Thinking of selling your business?
Neil Jones, head of the corporate and commercial team at Ansons Solicitors, advises business owners not to rush in to making big decisions.
The Covid-19 outbreak and subsequent lockdown have had a serious impact on the UK economy, as businesses struggle to keep their doors open and continue trading.
Unfortunately, some sectors have been hit harder than others, with owners forced to close since the start of the crisis due to social distancing measures.
In a bid to make up for the loss of earnings, many business owners will now be contemplating selling their business. Although drastic, snap decisions should be avoided where possible.
There are potential buyers actively looking to secure businesses cheaply, as they understand that many owners are desperate to recoup some of the money they’ve lost. Therefore, sellers should exercise caution when it comes to issues like due diligence, warranties, indemnities, and price adjustment mechanisms.
If you’re adamant that selling your business is the right decision, then it’s crucial that you agree a fair deal that doesn’t take advantage of the current situation, as you could end up securing a lot less than you normally would.
Of course, if a deal was already agreed before the crisis unfolded, then it’s understandable if the buyer wants to renegotiate certain terms to reflect the current climate. However, if this is the case, you must stand your ground and ensure they do not try to alter the deal too much, as you could end up losing a significant amount of money.
Ultimately, buyers are interested in the long-term viability and potential of the business, which must be reflected in the terms of the deal.
Sellers should take steps to protect themselves, like asking for payments up front to avoid the risk of deferred payments, as the current volatility could impact the buyer as much as it does the seller.
If you’re sure you want to sell the business, then it’s important to follow a set of clearly defined steps, including securing the positions of employees, minimising personal tax liabilities and deciding what expert advice is needed.

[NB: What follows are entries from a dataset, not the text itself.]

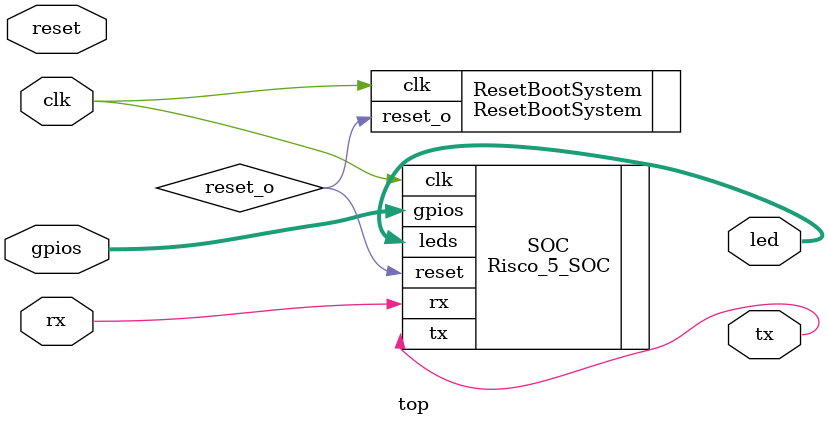
<source format=v>

module top (
    input wire clk,
    input wire reset,
    input wire rx,
    output wire tx,
    output wire [7:0]led,
    inout [5:0]gpios
);

wire reset_o;

ResetBootSystem #(
    .CYCLES(20)
) ResetBootSystem(
    .clk(clk),
    .reset_o(reset_o)
);

Risco_5_SOC #(
    .CLOCK_FREQ(25000000),
    .BIT_RATE(115200),
    .MEMORY_SIZE(8192),
    .MEMORY_FILE("../../software/memory/fpga_test_3.hex"),
    .GPIO_WIDHT(6)
) SOC(
    .clk(clk),
    .reset(reset_o),
    .leds(led),
    .rx(rx),
    .tx(tx),
    .gpios(gpios)
);


endmodule

</source>
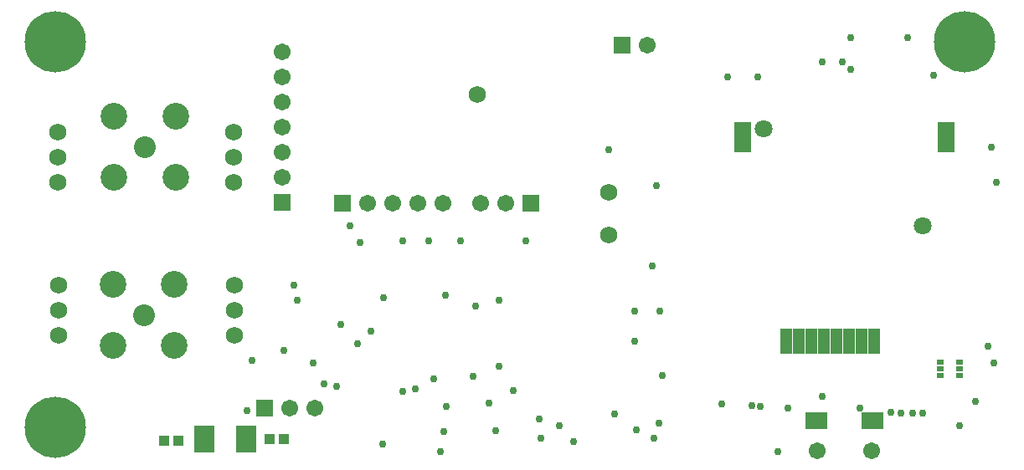
<source format=gbs>
G04 Layer_Color=16711935*
%FSLAX24Y24*%
%MOIN*%
G70*
G01*
G75*
%ADD58C,0.0680*%
%ADD59R,0.0395X0.0434*%
%ADD75C,0.0300*%
%ADD76R,0.0671X0.0671*%
%ADD77C,0.0671*%
%ADD78C,0.0710*%
%ADD79C,0.2442*%
%ADD80R,0.0671X0.0671*%
%ADD81C,0.1064*%
%ADD82C,0.0867*%
%ADD83R,0.0867X0.0655*%
%ADD84C,0.0552*%
%ADD85R,0.0474X0.0986*%
%ADD86R,0.0671X0.1241*%
%ADD87R,0.0828X0.1104*%
%ADD88R,0.0277X0.0237*%
D58*
X8679Y12332D02*
D03*
Y13332D02*
D03*
Y11332D02*
D03*
X1679Y13332D02*
D03*
Y12332D02*
D03*
Y11332D02*
D03*
X1703Y5232D02*
D03*
Y6232D02*
D03*
Y7232D02*
D03*
X8703Y5232D02*
D03*
Y7232D02*
D03*
Y6232D02*
D03*
X23600Y10950D02*
D03*
Y9250D02*
D03*
X18375Y14850D02*
D03*
D59*
X10124Y1100D02*
D03*
X10676D02*
D03*
X6476Y1050D02*
D03*
X5924D02*
D03*
D75*
X14600Y900D02*
D03*
X12294Y3300D02*
D03*
X11850Y4150D02*
D03*
X33250Y17100D02*
D03*
Y15850D02*
D03*
X30350Y600D02*
D03*
X23850Y2100D02*
D03*
X19250Y4000D02*
D03*
X18200Y3600D02*
D03*
X39050Y11350D02*
D03*
X38845Y12745D02*
D03*
X36550Y15600D02*
D03*
X11069Y7232D02*
D03*
X12955Y5655D02*
D03*
X9400Y4250D02*
D03*
X13600Y4900D02*
D03*
X14150Y5400D02*
D03*
X15900Y3100D02*
D03*
X16650Y3500D02*
D03*
X38950Y4150D02*
D03*
X38700Y4800D02*
D03*
X38200Y2600D02*
D03*
X37574Y1626D02*
D03*
X34859Y2159D02*
D03*
X35250Y2150D02*
D03*
X35700D02*
D03*
X36100D02*
D03*
X30750Y2350D02*
D03*
X29650Y2400D02*
D03*
X29300Y2450D02*
D03*
X25750Y3650D02*
D03*
X25650Y6200D02*
D03*
X25500Y11200D02*
D03*
X29550Y15550D02*
D03*
X28359D02*
D03*
X32900Y16150D02*
D03*
X22200Y1000D02*
D03*
X21650Y1650D02*
D03*
X25350Y8000D02*
D03*
X32100Y16150D02*
D03*
X18850Y2550D02*
D03*
X19250Y6650D02*
D03*
X20300Y9000D02*
D03*
X17700D02*
D03*
X16450D02*
D03*
X15400D02*
D03*
X14650Y6750D02*
D03*
X19800Y3050D02*
D03*
X25400Y1150D02*
D03*
X25624Y1724D02*
D03*
X24724Y1476D02*
D03*
X28100Y2500D02*
D03*
X33600Y2350D02*
D03*
X35500Y17100D02*
D03*
X23624Y12626D02*
D03*
X13700Y8950D02*
D03*
X19100Y1450D02*
D03*
X20850Y1900D02*
D03*
X20926Y1126D02*
D03*
X17150Y2400D02*
D03*
X17050Y1400D02*
D03*
X16915Y615D02*
D03*
X9200Y2250D02*
D03*
X11211Y6639D02*
D03*
X10674Y4624D02*
D03*
X24641Y6191D02*
D03*
X24650Y5000D02*
D03*
X17100Y6850D02*
D03*
X18300Y6400D02*
D03*
X13300Y9600D02*
D03*
X12797Y3197D02*
D03*
X15400Y3000D02*
D03*
X32100Y2800D02*
D03*
D76*
X9900Y2350D02*
D03*
X20500Y10500D02*
D03*
X13000D02*
D03*
X24150Y16800D02*
D03*
D77*
X10900Y2350D02*
D03*
X11900D02*
D03*
X10600Y16550D02*
D03*
Y15550D02*
D03*
Y14550D02*
D03*
Y13550D02*
D03*
Y11550D02*
D03*
Y12550D02*
D03*
X19500Y10500D02*
D03*
X18500D02*
D03*
X17000D02*
D03*
X16000D02*
D03*
X15000D02*
D03*
X14000D02*
D03*
X25150Y16800D02*
D03*
X31927Y650D02*
D03*
X34073D02*
D03*
D78*
X29781Y13453D02*
D03*
X36100Y9594D02*
D03*
D79*
X37795Y16929D02*
D03*
X1575Y1575D02*
D03*
Y16929D02*
D03*
D80*
X10600Y10550D02*
D03*
D81*
X6330Y4820D02*
D03*
X3870D02*
D03*
X6330Y7280D02*
D03*
X3870D02*
D03*
X6380Y13980D02*
D03*
Y11520D02*
D03*
X3920Y13980D02*
D03*
Y11520D02*
D03*
D82*
X5100Y6050D02*
D03*
X5150Y12750D02*
D03*
D83*
X34112Y1843D02*
D03*
X31888D02*
D03*
D84*
X33955D02*
D03*
X32045D02*
D03*
D85*
X30670Y5000D02*
D03*
X31170D02*
D03*
X31670D02*
D03*
X32170D02*
D03*
X32670D02*
D03*
X33170D02*
D03*
X33670D02*
D03*
X34170D02*
D03*
D86*
X37041Y13150D02*
D03*
X28950D02*
D03*
D87*
X7504Y1100D02*
D03*
X9196D02*
D03*
D88*
X37574Y3644D02*
D03*
Y3900D02*
D03*
Y4156D02*
D03*
X36826D02*
D03*
Y3900D02*
D03*
Y3644D02*
D03*
M02*

</source>
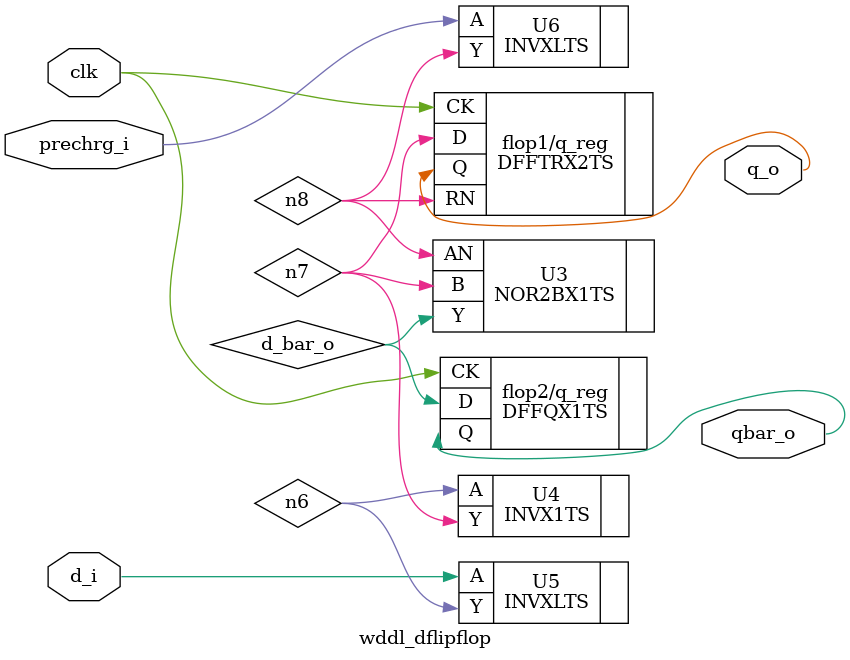
<source format=v>

module wddl_dflipflop ( d_i, prechrg_i, clk, q_o, qbar_o );
  input d_i, prechrg_i, clk;
  output q_o, qbar_o;
  wire   d_bar_o, n6, n7, n8;

  DFFQX1TS \flop2/q_reg  ( .D(d_bar_o), .CK(clk), .Q(qbar_o) );
  DFFTRX2TS \flop1/q_reg  ( .D(n7), .RN(n8), .CK(clk), .Q(q_o) );
  NOR2BX1TS U3 ( .AN(n8), .B(n7), .Y(d_bar_o) );
  INVX1TS U4 ( .A(n6), .Y(n7) );
  INVXLTS U5 ( .A(d_i), .Y(n6) );
  INVXLTS U6 ( .A(prechrg_i), .Y(n8) );
endmodule


</source>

When taking on expert help, it’s crucial that the professionals you choose have the experience needed to deliver a positive outcome within your sector. A clear division of responsibilities and an agreed fee structure should also be in place, with both written down.
From there, it’s about securing the best deal possible. This can involve tidying up loose ends, selling under-used property or equipment, positioning major purchases or implementing strict stock management and credit control measures to maximise working capital, and create a stable, longer term financial pattern.
Currently, sellers are more likely to be approached directly by buyers keen to offer a valuation that maximises their chances of securing the business as cheaply as possible. The seller must evaluate the status of the buyer as carefully as they would normally to understand if they can fund the purchase.
Although the current climate may encourage sellers to fast-track due diligence, this could play into the hands of many buyers who want you to rush through the deal.
During the Covid-19 lockdown, and the likely economic uncertainty to follow, it’s only natural buyers may place increased emphasis when performing due diligence, on aspects such as insurance, supply chain risks, business continuity and employee health and safety policies.
From the seller’s perspective, it’s important to be open and transparent, as this will help you build up trust with potential buyers and protect against future claims if information was not fully disclosed.
Sellers should rely on their expert advisors to fully interrogate the details of any offer, which these advisers will view dispassionately.
With any deferred pricing mechanisms or earn-outs, the seller needs to ensure they are fully covered with reference to Covid-19’s impact on their business.
The buyer may predict a business slowdown over the next six months and attempt to structure a deal based around continued pre-Covid earnings during that period, which may result in that earn-out being unachievable.
The seller needs to be clear about what a realistic prospect for future trading is (allied to their own ability to influence that trading post-sale) with clauses in the sales agreement reflecting that reality.